Thank you for considering contributing to the helm-chart
repository! We welcome all contributions,
from small improvements to new charts.
This guide outlines the procedures and practices we use to manage the helm-chart
repository. Please read this guide
before you start contributing. It will help us to help you have your contributions onboard.
- Fork this repository;
- Add your contribution;
- Submit a pull request.
Note
We are big enthusiasts of small pull requests, and we encourage you to submit pull requests (PRs) that are small and focused.
When submitting a pull request, please make sure that all the CI checks are green. If not, please fix any issues first and only then ask for PR review. Details about continuous integration checks can be found here: CI Helm Charts.
This will benefit all of us. Notice that our CI checks dynamically discover the charts that changed in the PR and for each chart runs the same CI checks. This allows us to get quick feedback on the changes that you made and in case of any error to isolate the problem to a specific chart.

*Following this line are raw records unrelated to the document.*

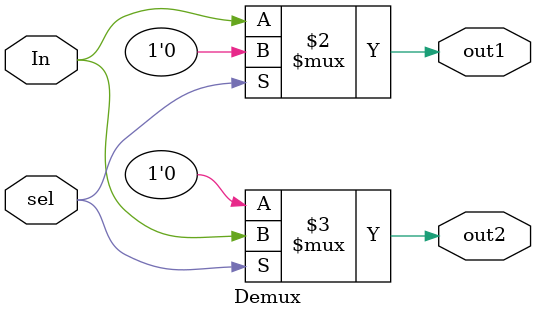
<source format=v>

module Mux (I0,I1,s,out);

    input [31:0]I0,I1;
    input s;
    output [31:0]out;

    assign out = (~s) ? I0 : I1 ;
    
endmodule

module Mux3x1(I0,I1, I2, I3, s,out);

    input [31:0]I0,I1, I2, I3;
    input [1:0]s;
    output [31:0]out;

    assign out = (s == 2'b00) ? I0 : 
                 (s == 2'b01) ? I1 :
                 (s == 2'b10) ? I2 : 
                 (s == 2'b11) ? I3 : 32'd0;
    
endmodule


module Mux_5x1(I0,I1,I2,I3,I4,s,out);
    
    input [31:0]I0,I1,I2,I3,I4;
    input [2:0]s;
    output [31:0]out;
    assign out=(s==3'b001)?I0:
    	       (s==3'b010)?I1:
    	       (s==3'b011)?I2:
    	       (s==3'b100)?I3:
    	       (s==3'b101)?I4:32'd0;
endmodule
    	       	
module Demux (input In, input sel, output out1, output out2);

assign out1 = (~sel) ? In : 1'b0;
assign out2 = (sel) ? In : 1'b0;    
endmodule
</source>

Be aware that the e2e tests are quite expensive in terms of resources and time (lint jobs). We do our best to keep the CI checks fast and reliable, but GitHub Actions are not always predictable. This is another reason and motivation for us to keep the PRs small and focused.

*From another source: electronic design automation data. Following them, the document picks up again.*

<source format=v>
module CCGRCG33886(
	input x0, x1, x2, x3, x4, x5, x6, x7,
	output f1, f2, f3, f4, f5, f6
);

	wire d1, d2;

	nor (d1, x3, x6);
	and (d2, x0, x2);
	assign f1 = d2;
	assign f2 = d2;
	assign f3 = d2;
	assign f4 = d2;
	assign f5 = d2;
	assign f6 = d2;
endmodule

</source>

We strive to make our charts as idiomatic as possible. Please refer to the Helm best practices and help us to achieve and maintain this goal.
We develop our charts with backwards compatibility in mind. We use semantic versioning to manage the lifecycle of our charts.
It means the following, if the version of the chart is x.y.z
, then:
x
is the major version, and it is incremented when we make incompatible API changes;y
is the minor version, and it is incremented when we add functionality in a backwards-compatible manner;z
is the patch version, and it is incremented when we make backwards-compatible bug fixes.
As any other development ecosystem, Helm as well has its own unit testing framework. We use helm-unittest. It is a plugin for Helm that allows to run TDD-style tests against the templates of a chart.
If you never heard of this tool, get started here.
For example, refer to the kubernetes-stateful-chart/tests for testing examples with Helm Unit Testing tool.
We use kind to provision a local Kubernetes cluster. For your information, this configuration contains a simple declarative configuration of a desirable local Kubernetes cluster. In addition to Kind, we use chart-testing. It allows us to lint the chart and to deploy it to the local Kubernetes cluster. Notice that our Continuous Integration checks are based on the same tools. To get a concrete context, please familiarise with the CI Helm Charts.
Each chart contains the release.json
file that describes in what repository the chart is published. The release.json
file
represents a specification of one or more repositories where the chart is hosted as an OCI package.
We recommend adding a new chart to the alpha
repository first. This helps to introduce the chart into the graduation
funnel.
In summary, to release a new chart, only the release.json file needs to be added to the chart and this configuration file needs to specify the repository where the chart must be published. At the moment, dynamic remote repositories are not supported yet.
The template for pull requests is available in the .github
folder. Please use it
when submitting a pull request. Help the maintainers to get the context of your contribution right away.
Update the template if necessary. We are open to suggestions and improvements.
We use GitHub Actions to automate administration tasks in this repository. All the workflows can be found in the .github/workflows folder.
If a workflow begins with lib-*
prefix, then it means that this workflow is a library workflow. It is a reusable workflow
that does not exist on its own, but it is used by other workflows. For example, the lib-list-changed-charts.yaml.
This workflow is used, for example, by the ci.yaml and by upload.yaml workflows.